▸ YOUR INSTRUCTIONS:
Retype, without changes, every line from the line that contains "neck: (283, 184)" through the final line of the records. Exclude pictures.

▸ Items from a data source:
- - - - - - -

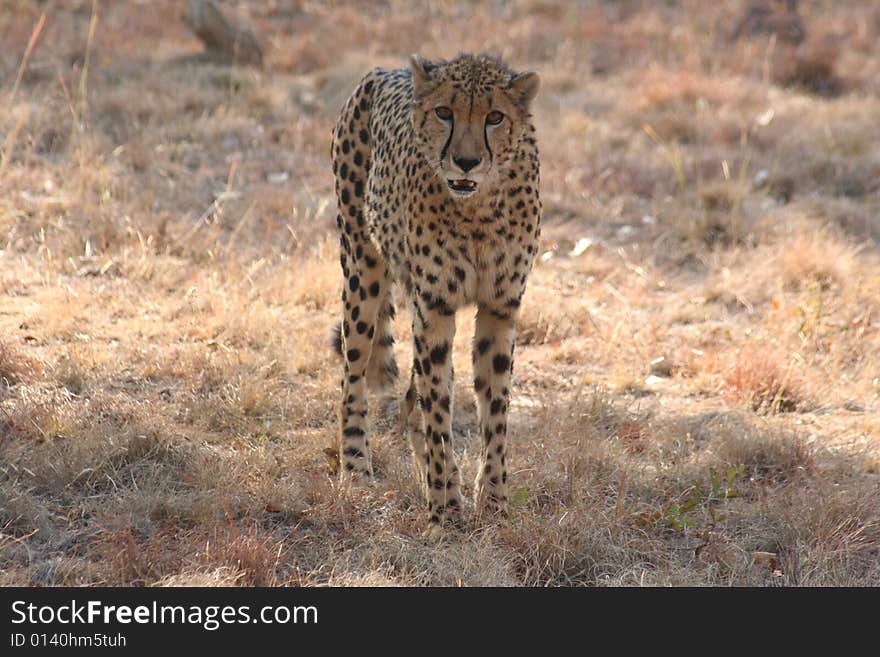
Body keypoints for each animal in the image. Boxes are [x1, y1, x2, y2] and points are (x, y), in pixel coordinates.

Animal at [330, 55, 540, 528]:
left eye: (495, 117)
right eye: (444, 112)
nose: (465, 161)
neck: (477, 208)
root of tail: (381, 70)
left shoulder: (501, 307)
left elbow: (494, 408)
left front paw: (492, 503)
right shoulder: (435, 307)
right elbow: (439, 408)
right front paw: (444, 513)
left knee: (411, 399)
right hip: (362, 267)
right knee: (354, 374)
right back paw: (356, 468)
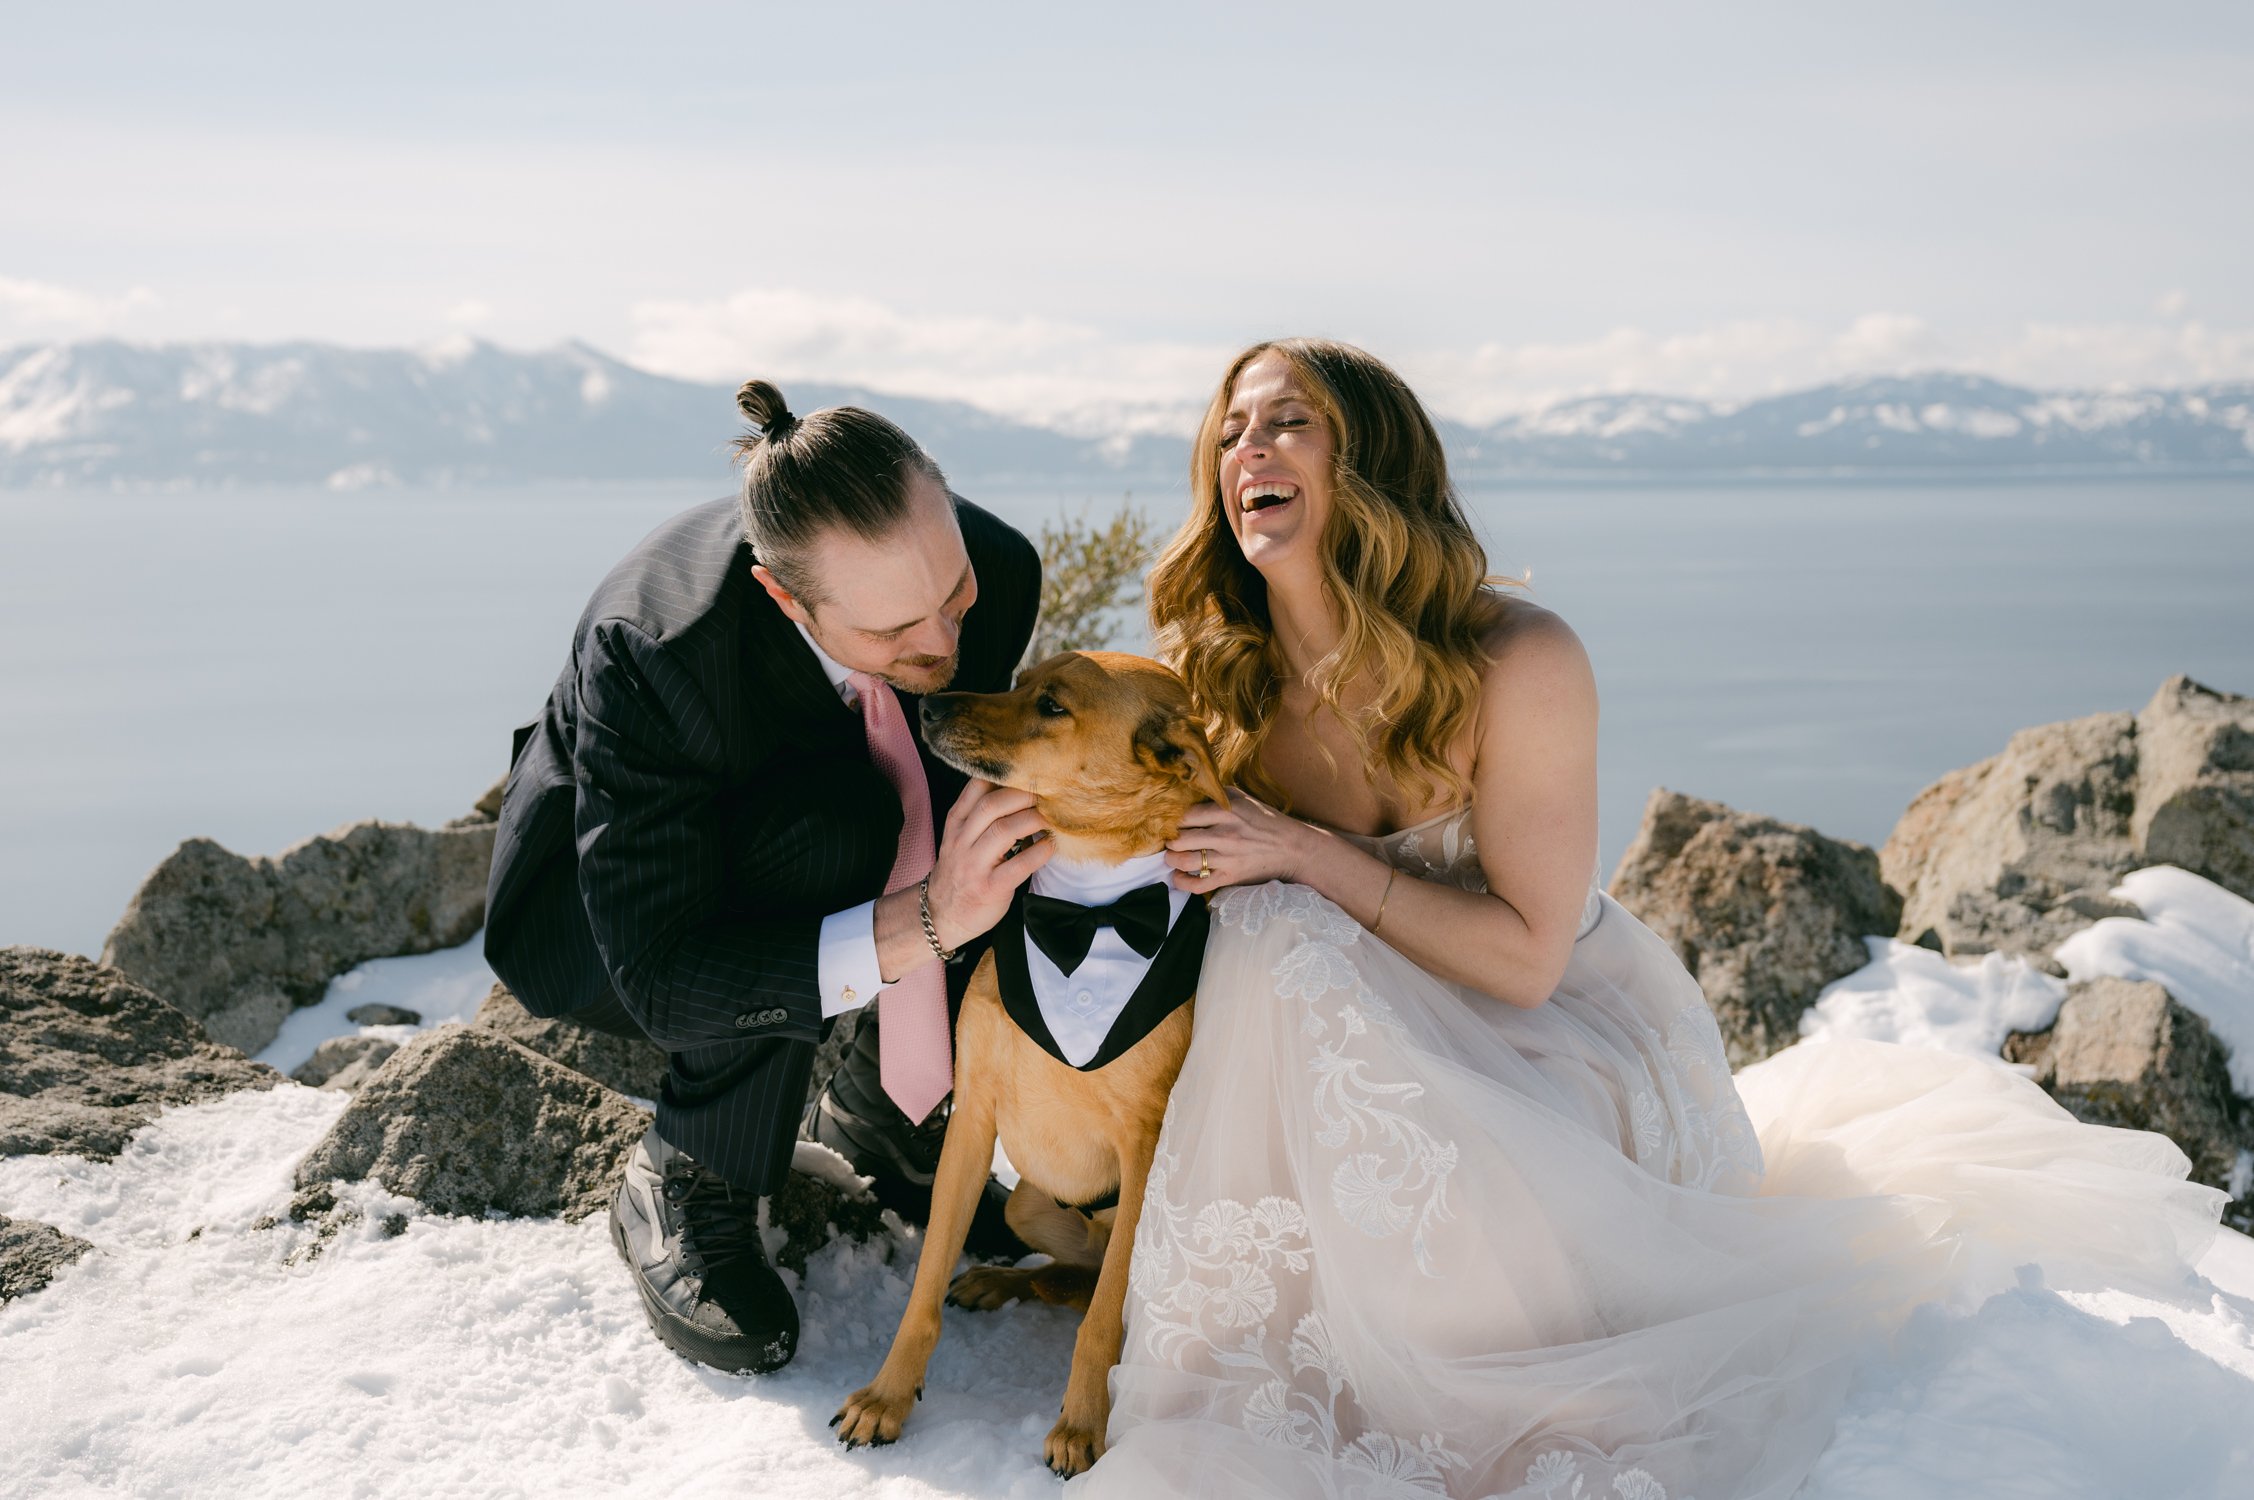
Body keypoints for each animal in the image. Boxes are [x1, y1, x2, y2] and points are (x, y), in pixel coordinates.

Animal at [829, 654, 1226, 1470]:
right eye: (1019, 679)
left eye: (1051, 706)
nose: (930, 709)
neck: (1088, 911)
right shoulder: (973, 1118)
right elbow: (923, 1288)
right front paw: (887, 1397)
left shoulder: (1146, 1151)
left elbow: (1104, 1320)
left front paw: (1081, 1425)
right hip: (1027, 1204)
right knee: (1068, 1273)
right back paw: (992, 1280)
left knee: (1098, 1291)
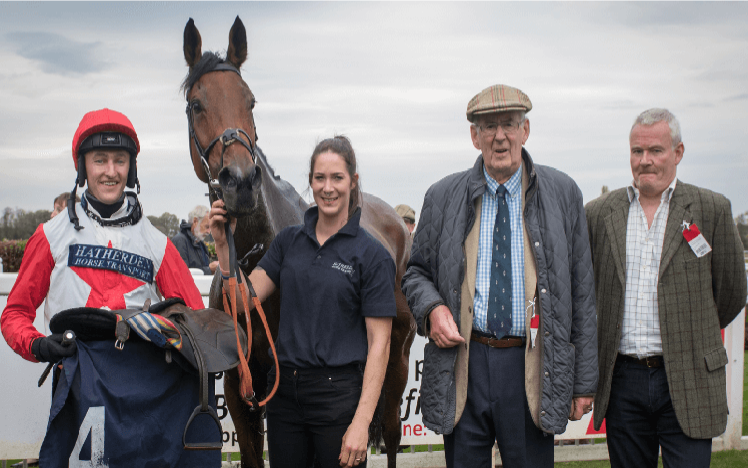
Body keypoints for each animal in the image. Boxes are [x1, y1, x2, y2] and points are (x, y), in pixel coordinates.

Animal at [180, 15, 414, 468]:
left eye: (251, 101)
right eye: (196, 104)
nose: (241, 182)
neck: (253, 261)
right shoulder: (241, 387)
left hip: (394, 362)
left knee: (393, 433)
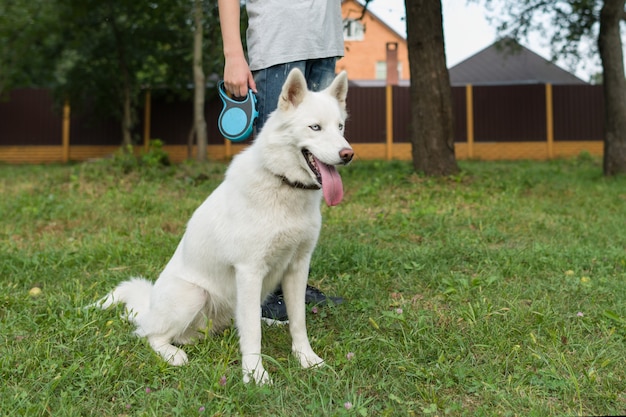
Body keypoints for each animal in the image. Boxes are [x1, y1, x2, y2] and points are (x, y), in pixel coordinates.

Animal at [95, 69, 354, 384]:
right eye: (315, 127)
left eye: (340, 127)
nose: (348, 154)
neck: (283, 184)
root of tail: (148, 308)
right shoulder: (250, 271)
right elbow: (252, 334)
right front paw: (255, 374)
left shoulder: (297, 267)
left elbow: (298, 322)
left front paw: (306, 359)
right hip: (194, 295)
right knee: (150, 335)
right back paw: (173, 355)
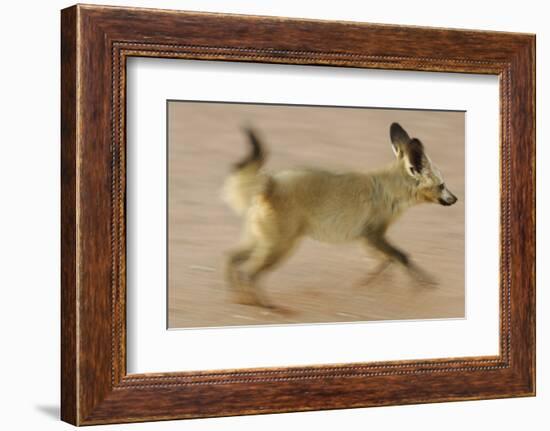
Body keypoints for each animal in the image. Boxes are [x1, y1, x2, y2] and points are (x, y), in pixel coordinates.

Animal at [222, 123, 460, 308]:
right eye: (442, 185)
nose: (456, 199)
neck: (388, 188)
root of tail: (270, 183)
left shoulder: (368, 238)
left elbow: (388, 260)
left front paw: (373, 282)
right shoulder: (373, 235)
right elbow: (402, 257)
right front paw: (423, 283)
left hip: (262, 242)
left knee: (232, 259)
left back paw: (239, 298)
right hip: (280, 247)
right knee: (250, 273)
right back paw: (264, 305)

- - - - - - -

▸ SOLUTION FOR THIS TASK:
neck: (283, 184)
root of tail: (148, 308)
right shoulder: (250, 271)
right elbow: (252, 334)
right front paw: (255, 374)
left shoulder: (297, 267)
left elbow: (298, 322)
left front paw: (306, 359)
right hip: (194, 295)
right knee: (150, 335)
right back paw: (173, 355)
Body keypoints for each animal in the image. Boxes are [x1, y1, x2, y2] and points are (x, y), in pixel coordinates.

Animal at [222, 123, 460, 308]:
right eye: (442, 185)
nose: (456, 199)
neck: (388, 188)
root of tail: (270, 183)
left shoulder: (368, 238)
left elbow: (388, 260)
left front paw: (373, 282)
right shoulder: (373, 235)
right elbow: (402, 257)
right front paw: (423, 283)
left hip: (262, 242)
left knee: (232, 259)
left back paw: (239, 298)
right hip: (280, 247)
right knee: (250, 273)
right back paw: (264, 305)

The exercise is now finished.